> _WHAT IS EXPECTED_:
Copy the lines from the first item word for word, starting at the line that contains "Voici les principaux" and ending at the line that contains "demande du détachement".

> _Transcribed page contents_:
------------

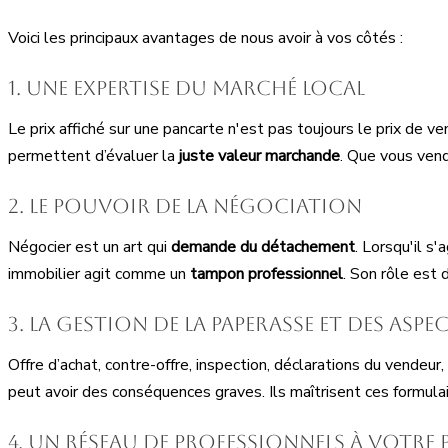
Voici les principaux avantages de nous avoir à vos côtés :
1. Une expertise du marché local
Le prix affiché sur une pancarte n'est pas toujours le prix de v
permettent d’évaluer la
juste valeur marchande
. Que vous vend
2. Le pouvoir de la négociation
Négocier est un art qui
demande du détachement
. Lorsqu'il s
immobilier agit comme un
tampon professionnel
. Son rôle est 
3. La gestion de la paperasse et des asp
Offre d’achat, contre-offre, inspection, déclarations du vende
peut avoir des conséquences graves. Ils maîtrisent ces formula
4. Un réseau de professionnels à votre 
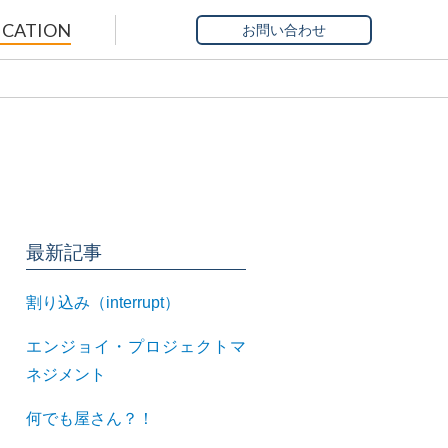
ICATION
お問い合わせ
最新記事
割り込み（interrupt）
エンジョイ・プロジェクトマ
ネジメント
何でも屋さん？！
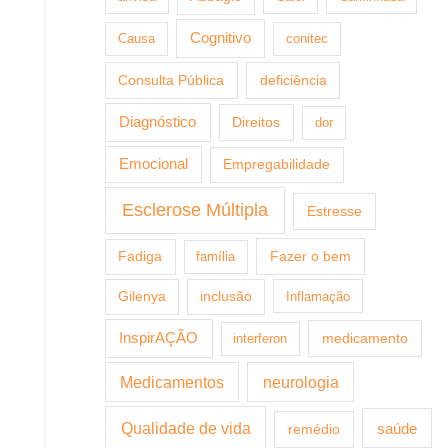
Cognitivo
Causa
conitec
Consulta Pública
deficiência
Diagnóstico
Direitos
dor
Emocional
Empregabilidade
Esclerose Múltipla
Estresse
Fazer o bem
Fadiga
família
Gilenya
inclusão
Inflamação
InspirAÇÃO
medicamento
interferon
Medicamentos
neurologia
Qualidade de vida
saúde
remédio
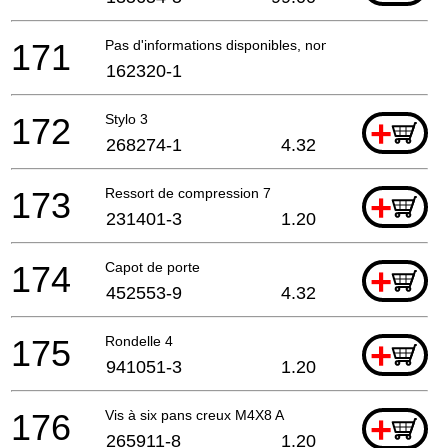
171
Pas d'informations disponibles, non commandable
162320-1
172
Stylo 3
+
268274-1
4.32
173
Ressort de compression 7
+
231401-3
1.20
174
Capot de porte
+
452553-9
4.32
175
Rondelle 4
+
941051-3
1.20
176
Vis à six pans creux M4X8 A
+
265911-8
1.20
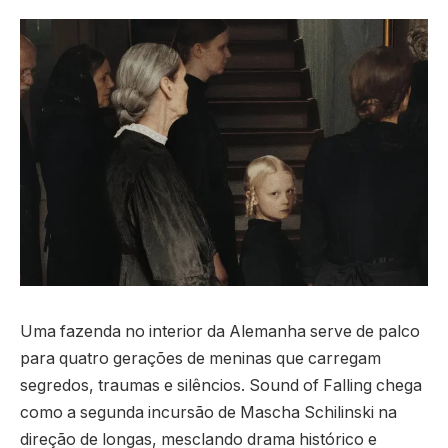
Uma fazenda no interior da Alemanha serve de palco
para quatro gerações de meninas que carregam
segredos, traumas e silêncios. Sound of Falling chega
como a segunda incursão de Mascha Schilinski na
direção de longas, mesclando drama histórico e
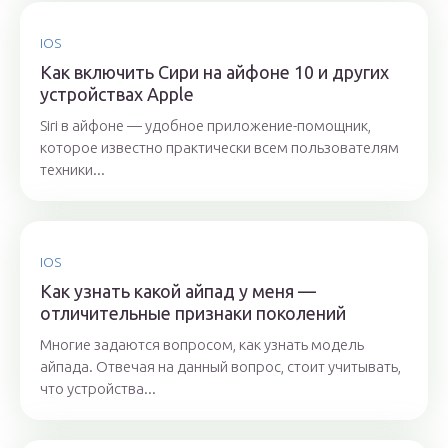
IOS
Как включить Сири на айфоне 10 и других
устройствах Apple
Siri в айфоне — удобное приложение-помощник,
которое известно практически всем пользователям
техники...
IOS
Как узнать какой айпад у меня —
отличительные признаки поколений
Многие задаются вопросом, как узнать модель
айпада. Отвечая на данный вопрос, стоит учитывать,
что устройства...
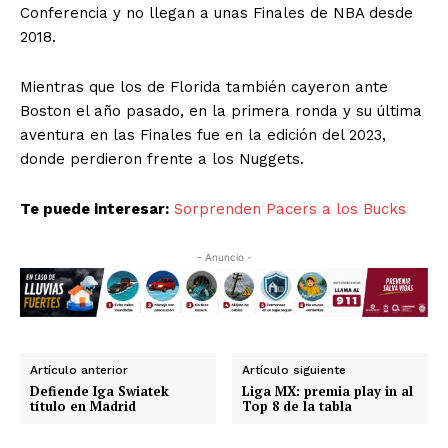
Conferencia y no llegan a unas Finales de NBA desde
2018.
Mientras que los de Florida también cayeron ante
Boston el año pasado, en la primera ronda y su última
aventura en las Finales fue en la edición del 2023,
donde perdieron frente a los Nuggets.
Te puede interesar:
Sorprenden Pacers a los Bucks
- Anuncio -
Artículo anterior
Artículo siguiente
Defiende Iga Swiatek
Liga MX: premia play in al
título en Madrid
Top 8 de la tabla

------------

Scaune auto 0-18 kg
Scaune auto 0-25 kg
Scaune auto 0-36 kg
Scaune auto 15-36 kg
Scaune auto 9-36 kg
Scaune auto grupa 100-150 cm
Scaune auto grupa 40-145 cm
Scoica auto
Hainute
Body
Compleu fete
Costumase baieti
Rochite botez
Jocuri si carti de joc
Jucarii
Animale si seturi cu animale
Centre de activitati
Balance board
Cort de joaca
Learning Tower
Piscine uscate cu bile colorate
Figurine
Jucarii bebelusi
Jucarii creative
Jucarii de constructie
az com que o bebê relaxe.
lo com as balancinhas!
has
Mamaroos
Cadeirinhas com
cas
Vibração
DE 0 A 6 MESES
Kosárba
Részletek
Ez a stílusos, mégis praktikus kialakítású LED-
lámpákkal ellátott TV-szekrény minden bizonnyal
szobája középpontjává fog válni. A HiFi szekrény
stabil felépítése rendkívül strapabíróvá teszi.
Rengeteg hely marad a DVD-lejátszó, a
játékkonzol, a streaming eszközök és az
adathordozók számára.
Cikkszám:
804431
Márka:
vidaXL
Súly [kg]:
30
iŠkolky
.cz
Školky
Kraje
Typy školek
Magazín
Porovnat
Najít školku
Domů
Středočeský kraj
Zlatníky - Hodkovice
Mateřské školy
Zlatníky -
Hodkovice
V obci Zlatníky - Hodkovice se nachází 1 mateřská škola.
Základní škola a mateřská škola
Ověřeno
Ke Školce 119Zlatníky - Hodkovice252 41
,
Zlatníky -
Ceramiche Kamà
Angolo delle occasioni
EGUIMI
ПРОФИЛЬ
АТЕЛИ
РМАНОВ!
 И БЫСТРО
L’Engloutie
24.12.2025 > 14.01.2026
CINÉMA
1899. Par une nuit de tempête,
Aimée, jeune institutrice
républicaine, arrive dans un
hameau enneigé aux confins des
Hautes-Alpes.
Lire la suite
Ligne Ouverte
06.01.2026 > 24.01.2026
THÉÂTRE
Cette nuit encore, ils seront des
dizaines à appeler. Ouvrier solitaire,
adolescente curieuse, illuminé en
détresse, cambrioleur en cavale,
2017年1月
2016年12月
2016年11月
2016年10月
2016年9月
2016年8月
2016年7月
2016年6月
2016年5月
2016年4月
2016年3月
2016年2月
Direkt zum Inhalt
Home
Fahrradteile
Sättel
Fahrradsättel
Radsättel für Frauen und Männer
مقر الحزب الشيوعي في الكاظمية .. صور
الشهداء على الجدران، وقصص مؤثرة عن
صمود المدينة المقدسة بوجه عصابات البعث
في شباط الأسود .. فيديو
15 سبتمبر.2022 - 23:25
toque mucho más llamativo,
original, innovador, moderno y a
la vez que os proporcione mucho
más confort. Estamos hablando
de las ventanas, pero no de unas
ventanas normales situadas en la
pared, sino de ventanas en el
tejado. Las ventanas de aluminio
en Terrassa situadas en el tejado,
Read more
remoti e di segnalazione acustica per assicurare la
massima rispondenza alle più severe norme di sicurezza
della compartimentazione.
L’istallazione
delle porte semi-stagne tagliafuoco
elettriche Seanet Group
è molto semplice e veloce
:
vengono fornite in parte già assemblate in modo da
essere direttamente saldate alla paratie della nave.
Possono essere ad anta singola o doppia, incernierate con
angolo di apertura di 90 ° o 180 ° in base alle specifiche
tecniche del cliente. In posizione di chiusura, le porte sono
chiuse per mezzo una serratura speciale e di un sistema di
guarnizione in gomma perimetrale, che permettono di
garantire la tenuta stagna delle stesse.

------------

> _ANSWER BOX_:
Voici les principaux avantages de nous avoir à vos côtés :
1. Une expertise du marché local
Le prix affiché sur une pancarte n'est pas toujours le prix de v
permettent d’évaluer la
juste valeur marchande
. Que vous vend
2. Le pouvoir de la négociation
Négocier est un art qui
demande du détachement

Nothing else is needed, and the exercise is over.